* **What to work on**:
Reproduce the part of the museum fatigue text that starts at the words "It turns out" and ends after "from our eyes.". Keep every word and punctuation mark unchanged.

Text for analysis Block Start

Have you ever experienced museum fatigue? I thought that I made up this term to describe my own experiences, but upon performing a quick Google search, I discovered that this is actually a phenomenon first described in 1916 (Gilman, 1916).
Going to a museum may seem like a passive process, but to me, it is actually quite a bit of work!
Navigating large crowds and carrying a heavy backpack for several hours is enough to wear me out. But even more so, interpreting piece after piece of artwork—each of which leaves a lot of room for interpretation—is a laborious effort leading to mental exhaustion. Though it is uncomfortable, I think that this is the way it should be. If you don’t experience some fatigue, are you fully engaged with and appreciating the art?
One particular French artist I have learned about in class is Paul Cézanne, and he seems to have been an especially avid proponent of museum fatigue; although his works were rejected from museums during his lifetime, it seems as if he were intentionally inducing this exhaustion. In the Post-Impressionistic style (abandoning the detailed, picture-perfect landscapes characteristic of Realism), Cézanne produced blurry, unfinished images in order to accentuate the mind’s interpretation process. Leaving blank spots peeking through the blobs of color is a technique called nonfinito, and it’s a bit like trailing off in the middle of a sentence—a visual ellipsis. In this way, the viewer’s interpretation is unique to the way the mind fills in the gaps at that particular moment, influenced by all of the emotions and experiences one brings to the table.
It turns out that this reflects how the brain works when interpreting all visual stimuli: even looking at the same things twice may trigger different responses from neurons dedicated to processing visual information (Jeon et al., 2018).
First, let’s start with some background information about vision and how our
brains process signals coming from our eyes.
Light enters the eye and reaches the retina at the very back. There, it stimulates light-responsive cells called photoreceptors (rods and cones). Signals from all these cells go through the optic nerve, the optic tract, a structure called the thalamus, and eventually reach the part of the brain that deals with visual information. This area is called the occipital lobe, and the section that is first to receive these signals is called the primary visual cortex, or V1. Here, there are cells that have been shown to respond to basic details of a scene like the width and orientation of lines (Gawne, 2015). Each cell is “tuned” to respond best to a certain width and a certain orientation, and logically, this is called neuronal tuning (Butts and Goldman, 2006). The conditions determining the responsivity of the neurons get more and more complex as the signals are processed (Tsunoda et al., 2001).
As one views the same image, it would make sense that the same neurons respond each time. But, this is not exactly the case: In one experiment by Jeon et al. 2018 in the journal Nature, researchers found that the same neurons aren’t reliably activated by the same stimuli.

Text for analysis Block End
Source data Block Start

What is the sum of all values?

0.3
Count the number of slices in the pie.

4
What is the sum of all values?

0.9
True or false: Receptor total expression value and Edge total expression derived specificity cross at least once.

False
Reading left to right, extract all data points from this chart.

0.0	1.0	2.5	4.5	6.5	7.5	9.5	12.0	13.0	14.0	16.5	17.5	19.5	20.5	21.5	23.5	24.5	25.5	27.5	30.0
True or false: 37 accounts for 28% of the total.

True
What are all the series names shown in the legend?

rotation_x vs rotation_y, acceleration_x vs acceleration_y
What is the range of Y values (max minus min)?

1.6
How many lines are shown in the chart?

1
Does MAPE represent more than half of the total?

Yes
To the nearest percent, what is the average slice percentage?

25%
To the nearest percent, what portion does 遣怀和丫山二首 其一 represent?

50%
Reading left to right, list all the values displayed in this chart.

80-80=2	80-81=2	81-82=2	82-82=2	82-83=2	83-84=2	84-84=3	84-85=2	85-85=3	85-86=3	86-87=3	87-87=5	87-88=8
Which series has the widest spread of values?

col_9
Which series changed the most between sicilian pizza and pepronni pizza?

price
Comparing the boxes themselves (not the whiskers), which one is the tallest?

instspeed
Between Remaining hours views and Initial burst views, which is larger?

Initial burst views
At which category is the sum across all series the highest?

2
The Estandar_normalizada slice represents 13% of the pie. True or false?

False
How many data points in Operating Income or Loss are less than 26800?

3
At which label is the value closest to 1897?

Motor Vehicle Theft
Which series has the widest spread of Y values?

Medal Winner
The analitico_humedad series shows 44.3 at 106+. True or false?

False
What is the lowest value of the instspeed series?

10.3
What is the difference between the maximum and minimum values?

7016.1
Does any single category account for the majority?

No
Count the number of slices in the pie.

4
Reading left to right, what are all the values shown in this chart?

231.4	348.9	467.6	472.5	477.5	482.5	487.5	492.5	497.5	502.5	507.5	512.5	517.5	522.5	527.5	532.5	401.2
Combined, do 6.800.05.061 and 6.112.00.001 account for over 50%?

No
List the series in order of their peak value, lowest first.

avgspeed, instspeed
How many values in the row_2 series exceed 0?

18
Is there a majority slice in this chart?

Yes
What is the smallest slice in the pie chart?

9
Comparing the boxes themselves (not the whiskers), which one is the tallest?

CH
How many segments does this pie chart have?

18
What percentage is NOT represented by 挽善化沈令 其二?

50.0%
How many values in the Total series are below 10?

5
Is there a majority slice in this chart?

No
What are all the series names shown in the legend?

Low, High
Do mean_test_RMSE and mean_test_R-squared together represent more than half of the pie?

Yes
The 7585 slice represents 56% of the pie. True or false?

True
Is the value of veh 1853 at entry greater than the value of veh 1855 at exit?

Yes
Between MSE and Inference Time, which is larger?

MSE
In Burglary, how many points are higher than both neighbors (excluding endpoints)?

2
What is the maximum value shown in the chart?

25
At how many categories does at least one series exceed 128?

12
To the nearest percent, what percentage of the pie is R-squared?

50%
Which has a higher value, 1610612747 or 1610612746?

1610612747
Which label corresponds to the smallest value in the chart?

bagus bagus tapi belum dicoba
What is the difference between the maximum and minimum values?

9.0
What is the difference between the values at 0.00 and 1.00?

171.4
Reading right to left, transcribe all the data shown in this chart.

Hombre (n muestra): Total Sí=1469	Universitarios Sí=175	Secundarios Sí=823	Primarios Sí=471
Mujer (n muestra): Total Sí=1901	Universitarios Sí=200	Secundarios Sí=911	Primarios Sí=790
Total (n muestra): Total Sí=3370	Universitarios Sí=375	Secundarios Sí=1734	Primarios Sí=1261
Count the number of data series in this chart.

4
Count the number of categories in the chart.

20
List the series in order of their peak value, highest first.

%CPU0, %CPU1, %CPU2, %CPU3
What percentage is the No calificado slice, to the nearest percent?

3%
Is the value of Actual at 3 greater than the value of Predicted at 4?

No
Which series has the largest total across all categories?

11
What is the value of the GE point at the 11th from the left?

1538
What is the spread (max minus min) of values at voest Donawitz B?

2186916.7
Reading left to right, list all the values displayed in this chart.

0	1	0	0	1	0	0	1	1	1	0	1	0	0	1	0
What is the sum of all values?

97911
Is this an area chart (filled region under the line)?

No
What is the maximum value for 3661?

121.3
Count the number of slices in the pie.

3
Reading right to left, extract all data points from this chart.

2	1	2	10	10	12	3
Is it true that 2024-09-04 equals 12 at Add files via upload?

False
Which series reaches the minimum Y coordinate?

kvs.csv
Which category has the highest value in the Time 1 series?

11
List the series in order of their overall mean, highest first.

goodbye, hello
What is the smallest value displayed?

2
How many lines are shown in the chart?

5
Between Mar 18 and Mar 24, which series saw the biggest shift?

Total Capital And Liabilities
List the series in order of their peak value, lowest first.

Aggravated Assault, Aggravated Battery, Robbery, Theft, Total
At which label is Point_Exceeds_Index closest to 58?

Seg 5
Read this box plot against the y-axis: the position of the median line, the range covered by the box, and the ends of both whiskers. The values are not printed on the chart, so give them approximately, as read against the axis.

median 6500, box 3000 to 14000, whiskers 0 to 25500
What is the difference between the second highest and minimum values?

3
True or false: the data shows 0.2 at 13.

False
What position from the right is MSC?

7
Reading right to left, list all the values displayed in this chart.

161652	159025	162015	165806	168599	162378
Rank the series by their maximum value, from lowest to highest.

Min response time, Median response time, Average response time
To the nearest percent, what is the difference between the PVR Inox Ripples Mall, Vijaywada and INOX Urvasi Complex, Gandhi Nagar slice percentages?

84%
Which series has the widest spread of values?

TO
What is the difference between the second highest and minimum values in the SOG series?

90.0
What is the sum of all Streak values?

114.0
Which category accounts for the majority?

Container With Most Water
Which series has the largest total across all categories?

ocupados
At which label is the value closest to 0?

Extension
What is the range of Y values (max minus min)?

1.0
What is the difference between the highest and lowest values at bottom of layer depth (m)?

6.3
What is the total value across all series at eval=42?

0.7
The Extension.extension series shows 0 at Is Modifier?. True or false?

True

Source data Block End

* **Exercise output**:
It turns out that this reflects how the brain works when interpreting all visual stimuli: even looking at the same things twice may trigger different responses from neurons dedicated to processing visual information (Jeon et al., 2018).
First, let’s start with some background information about vision and how our
brains process signals coming from our eyes.